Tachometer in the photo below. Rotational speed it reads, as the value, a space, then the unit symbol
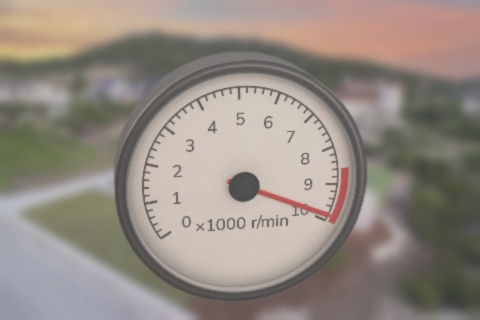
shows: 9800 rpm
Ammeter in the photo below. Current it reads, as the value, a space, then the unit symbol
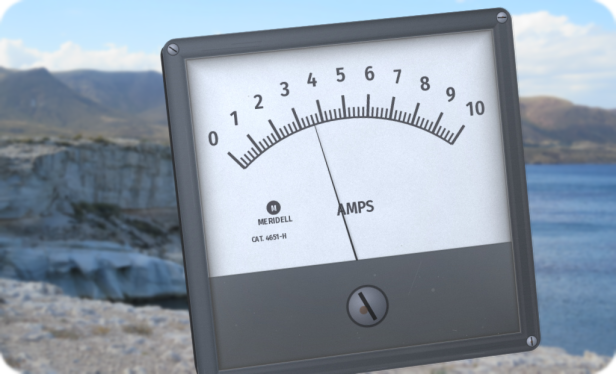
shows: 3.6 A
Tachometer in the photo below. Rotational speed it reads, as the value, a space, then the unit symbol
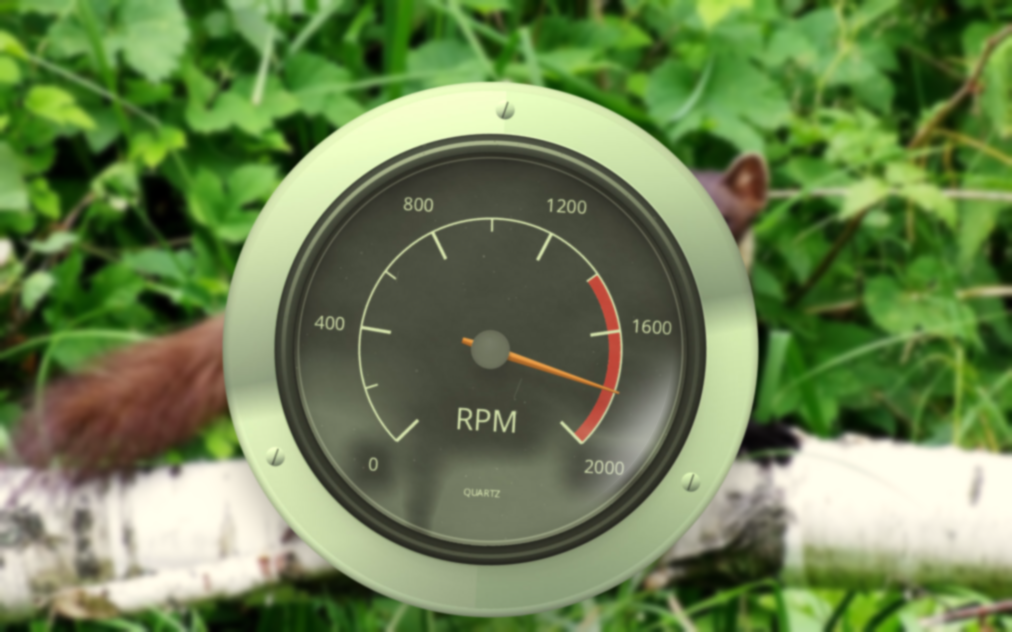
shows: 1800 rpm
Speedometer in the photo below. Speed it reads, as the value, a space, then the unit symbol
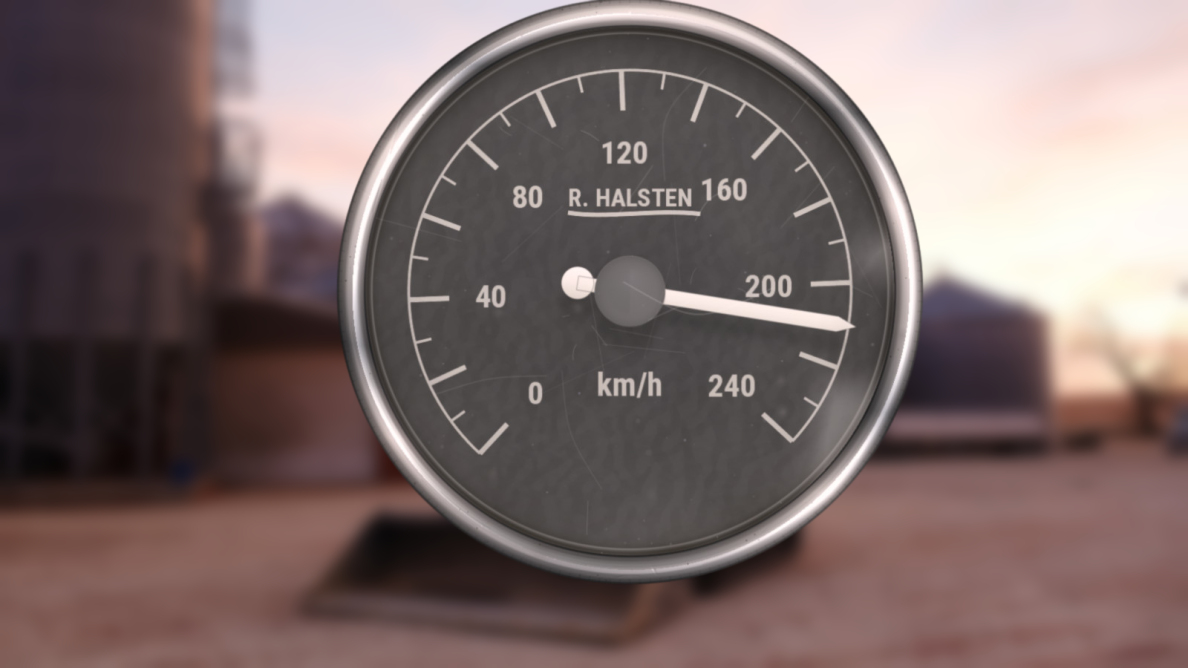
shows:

--------------------------------

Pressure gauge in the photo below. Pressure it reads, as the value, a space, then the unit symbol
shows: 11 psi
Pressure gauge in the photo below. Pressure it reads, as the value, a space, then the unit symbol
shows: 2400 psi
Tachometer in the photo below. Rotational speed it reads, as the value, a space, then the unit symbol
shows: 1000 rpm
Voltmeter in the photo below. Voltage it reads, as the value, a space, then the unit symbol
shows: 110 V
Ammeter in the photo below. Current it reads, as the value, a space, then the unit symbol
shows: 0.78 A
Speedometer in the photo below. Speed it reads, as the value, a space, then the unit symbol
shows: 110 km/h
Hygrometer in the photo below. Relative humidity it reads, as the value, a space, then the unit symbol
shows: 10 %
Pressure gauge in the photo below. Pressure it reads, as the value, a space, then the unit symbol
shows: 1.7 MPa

--------------------------------

WORK TO COMPLETE => Copy the lines starting at the one that contains "Hygrometer in the" and ending at the one that contains "shows: 1.7 MPa", substituting "unit abbreviation" for every "unit symbol" and leaving everything else unchanged.

ANSWER BELOW =>
Hygrometer in the photo below. Relative humidity it reads, as the value, a space, then the unit abbreviation
shows: 10 %
Pressure gauge in the photo below. Pressure it reads, as the value, a space, then the unit abbreviation
shows: 1.7 MPa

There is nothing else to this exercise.